_Directions_: Pick up the forum discussion about enum-like function arguments in R where it stops, and keep it going.

-- Quoted passage follows --

If there is no other better way, one thing that could improve above approach - it'd be nice to make it more concise by say predefining enums globally or say as private members of R6 class:
Color <- c("BLUE", "RED", "BLACK")
Then one could (re)use it in one or more function definitions, e.g.:
EnumTest = function(enum = Color) {
...
However, I'm not sure how to use this Color vector in match.arg function. It'd be nice if I could define Color as a map with keys being actual color values and values being integer representation - but I'm not sure how sensible that is.. Anyways, maybe there are more common neat approaches exist.
The main goal would be to provide an easy-to-use intuitive interface to the user of my package and functions (e.g. easy way to find the set of possible values, tab-completion, auto-suggestion, etc..), followed by standardized development of such functions using enum-like arguments

How about using a function that defines the enum by returning list(a= "a", ...)? You can then either assign the returned vector to a variable and use it in context, or use the function directly. Either a name or an integer reference will work as an index, although you have to use the unlist version of the index lookup, [[, otherwise you get a list with one element.
colorEnum <- function() {
list(BLUE = "BLUE", RED = "RED", BLACK = "BLACK")
}
colorEnum()$BLUE
#> [1] "BLUE"

-- Quoted passage concluded --
-- Dataset content follows --

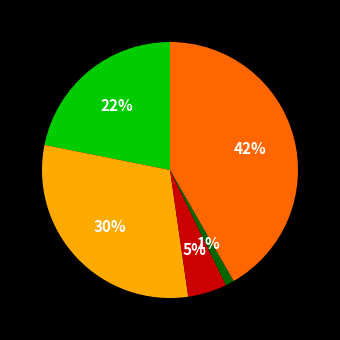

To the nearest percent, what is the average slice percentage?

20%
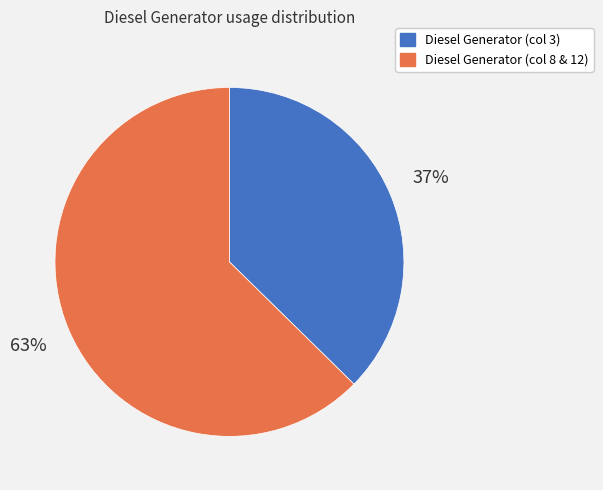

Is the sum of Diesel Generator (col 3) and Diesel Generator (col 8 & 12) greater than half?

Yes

-- Dataset content concluded --
-- Dataset content follows --

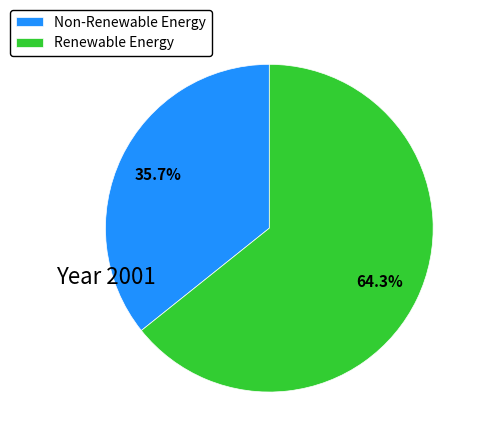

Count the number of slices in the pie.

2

-- Dataset content concluded --

_Response to this task_:
colorEnum()[[1]]
#> [1] "BLUE"
colorEnum()[1]
#> $BLUE
#> [1] "BLUE"
col <- colorEnum()
col$BLUE
#> [1] "BLUE"
col[[1]]
#> [1] "BLUE"
col$BAD_COLOR
#> NULL
col[[5]]
#> Error in col[[5]] : subscript out of bounds
You can get the list of names for use in a match, i.e. your function parameter could be
EnumTest = function( enum = names(colorEnum()) { ...
You can actually abbreviate too, but it must be unique. (If you use RStudio, since col is a list, it will suggest completions!)
col$BLA
#> [1] "BLACK"
col$BL
#> NULL
If you want more sophisticated enum handling, you could assign S3 classes to the thing returned by your enum constructor function and write a small collection of functions to dispatch on class "enum" and allow case-insensitive indexing. You could also add special functions to work with a specific class, e.g. "colorEnum"; I have not done that here. Inheritance means the list access methods all still work.
colorEnum2 <- function() {
structure(
list(BLUE = "BLUE", RED = "RED", BLACK = "BLACK"),
class= c("colorEnum2", "enum", "list")
)
}
# Note, changed example to allow multiple returned values.
`[.enum` <- function(x, i) {
if ( is.character( i ))
i <- toupper(i)
class(x) <- "list"
names(as.list(x)[i])
}
`[[.enum` <- function(x, i, exact= FALSE) {
if ( is.character( i ))
i <- toupper(i)
class(x) <- "list"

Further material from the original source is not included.